STORED DATA:
◇ ◇ ◇

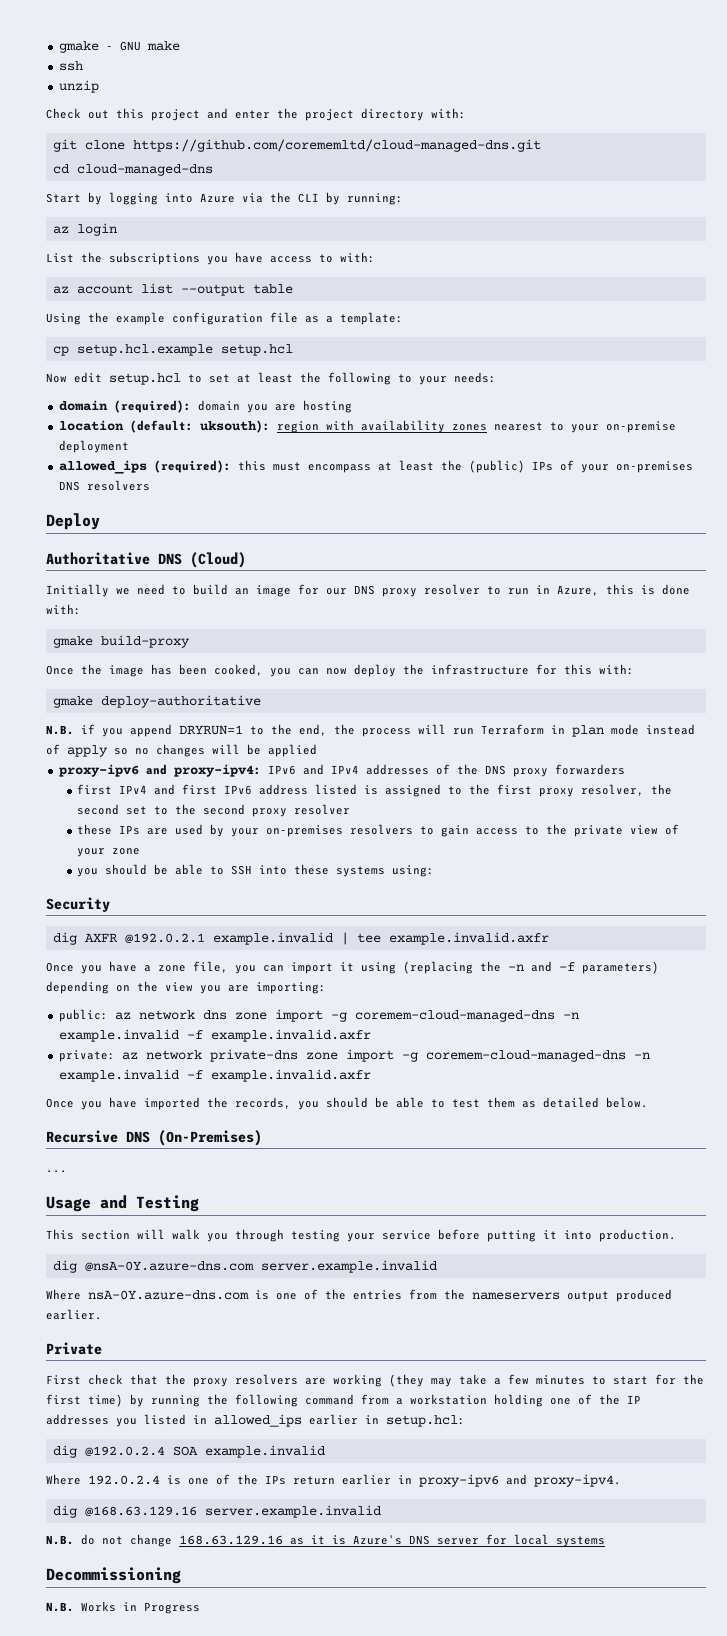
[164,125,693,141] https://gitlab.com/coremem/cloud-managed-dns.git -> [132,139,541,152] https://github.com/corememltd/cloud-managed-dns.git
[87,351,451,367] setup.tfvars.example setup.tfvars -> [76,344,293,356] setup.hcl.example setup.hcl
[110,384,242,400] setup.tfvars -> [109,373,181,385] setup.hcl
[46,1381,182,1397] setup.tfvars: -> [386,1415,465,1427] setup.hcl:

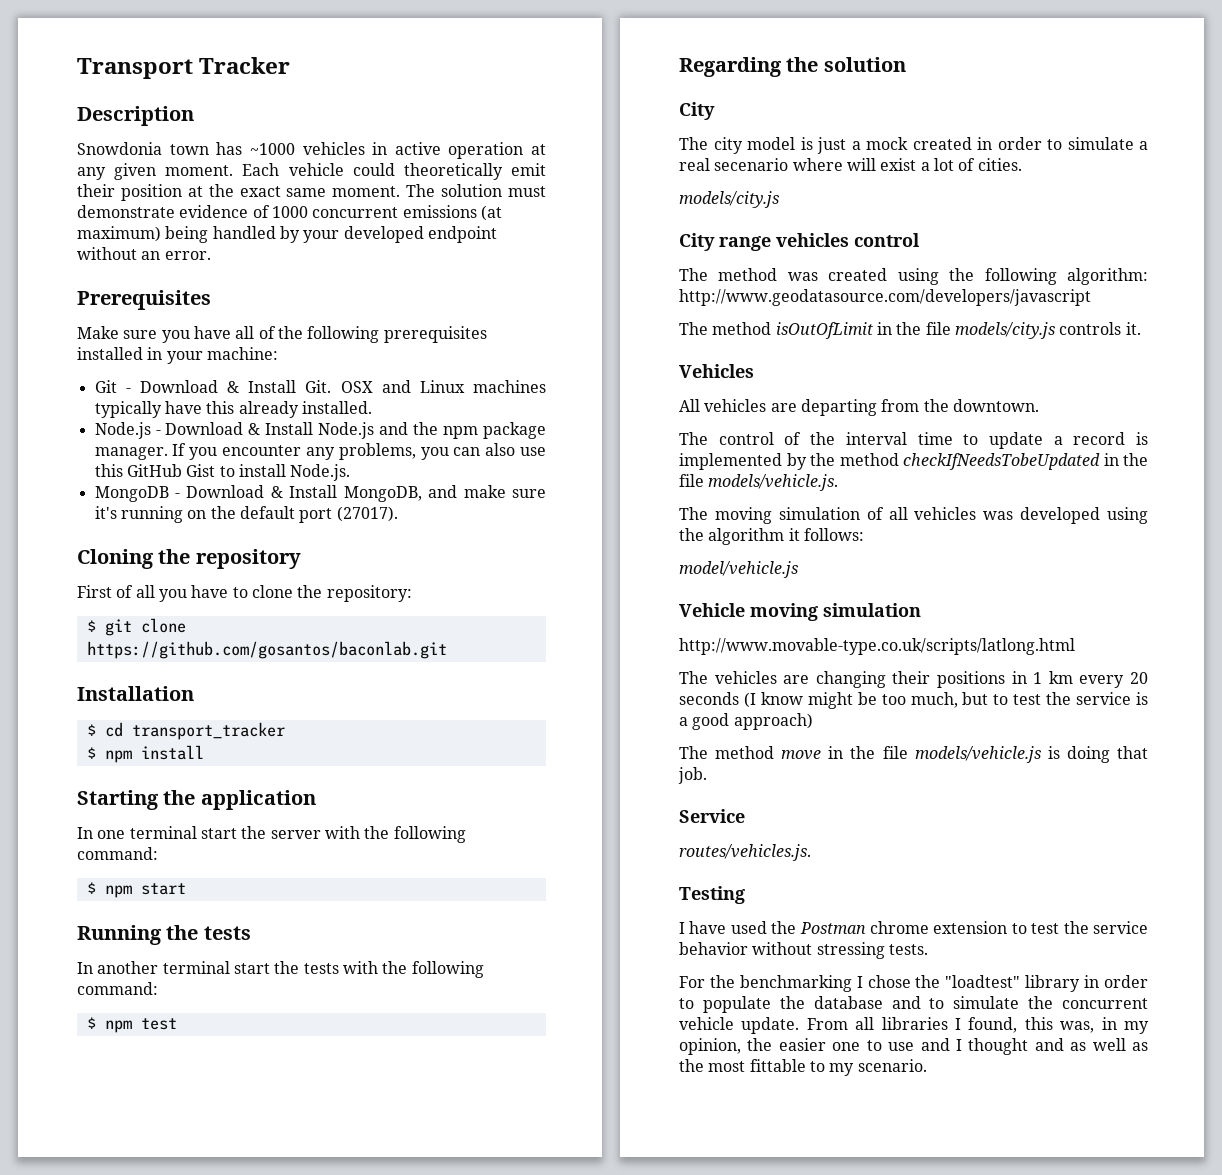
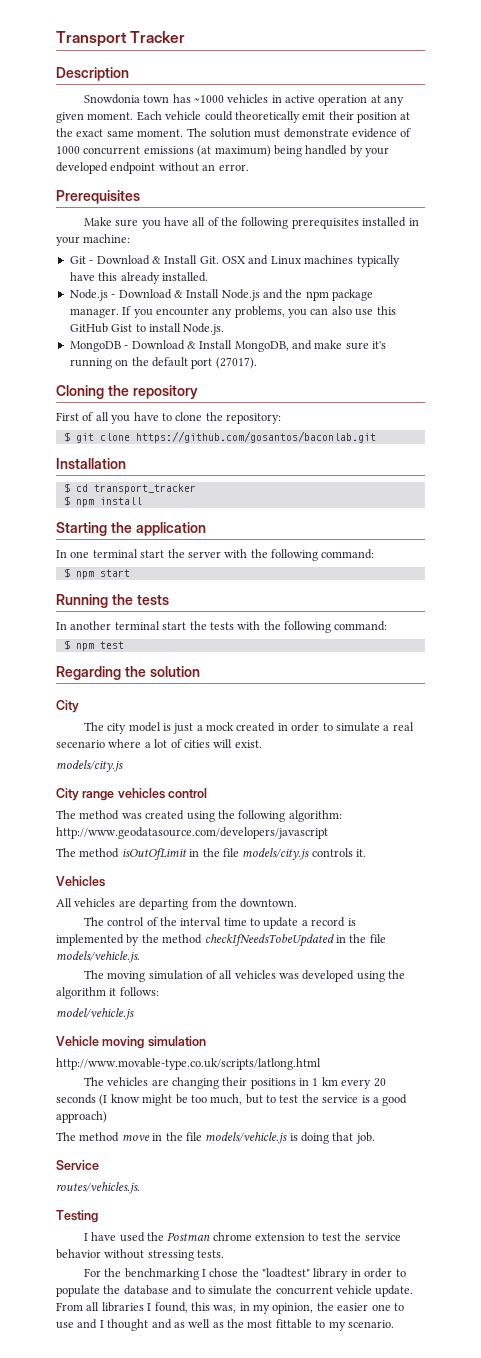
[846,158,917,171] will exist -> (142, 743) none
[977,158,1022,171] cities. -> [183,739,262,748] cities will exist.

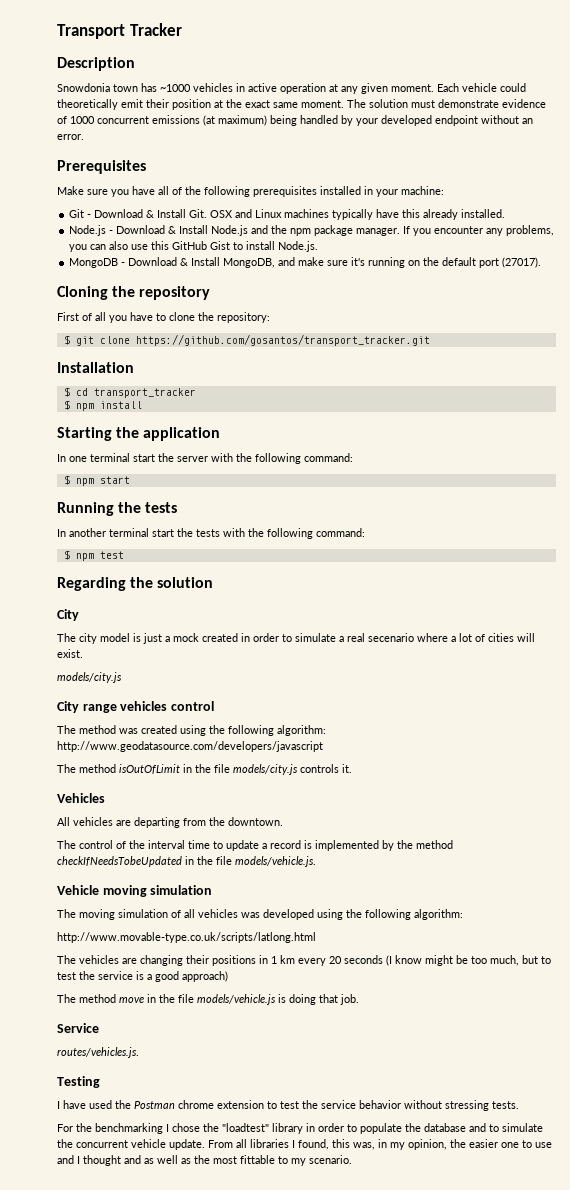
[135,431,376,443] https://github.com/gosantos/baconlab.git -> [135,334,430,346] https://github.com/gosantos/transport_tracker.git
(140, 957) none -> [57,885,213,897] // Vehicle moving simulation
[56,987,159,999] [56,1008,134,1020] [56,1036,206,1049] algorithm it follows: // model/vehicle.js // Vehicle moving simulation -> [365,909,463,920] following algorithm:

◇ ◇ ◇

THE PROBLEM: Wherever a line holds the word "setup", copy that line out of the entries above.

EXERCISE SOLUTION:
[87,351,451,367] setup.tfvars.example setup.tfvars -> [76,344,293,356] setup.hcl.example setup.hcl
[110,384,242,400] setup.tfvars -> [109,373,181,385] setup.hcl
[46,1381,182,1397] setup.tfvars: -> [386,1415,465,1427] setup.hcl:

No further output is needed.